4.学校(母校)のグランドの芝生化を推奨

*以下の項目で芝生グラウンドは、土グラウンドより優位にある。
●運動中の外傷(少ない)・情緒への影響(良い)・運動能力/体力(高まる)
●環境ストレッサー(削減)・高温/光反射(軽減)・砂塵(防除)・空気汚染物質(除去)
●酸素ガス(供給)・土壌侵食(防止)・防災避難所(良い)
●造成維持費(グレードによる←→土グラウンドは無し)

*これまで、学校管理者は、校庭の芝生化は労務時間を取られることからその実施を逡巡している。
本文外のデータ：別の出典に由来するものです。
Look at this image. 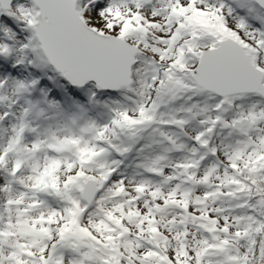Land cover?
Returning <instances> with one entry per match:
<instances>
[{
    "label": "snow or ice",
    "instance_id": "6c2138e0",
    "mask_svg": "<svg viewBox=\"0 0 264 264\" xmlns=\"http://www.w3.org/2000/svg\"><path fill=\"white\" fill-rule=\"evenodd\" d=\"M0 264H264V0H0Z\"/></svg>",
    "mask_w": 264,
    "mask_h": 264
}]
</instances>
欧米で芝生管理は、学外の業者が行うのが常識である。在校生や先生方の希望も引き出しながら、造成維持管理費を何とか捻出できないものか。地球環境対策を初め多くのメリットがあるため、母校北野高校が「文化のバロメーター」である芝生面積を多くし、より良い人間性豊かな教育環境を提供したい。関西の諸高校をリードしたいものである。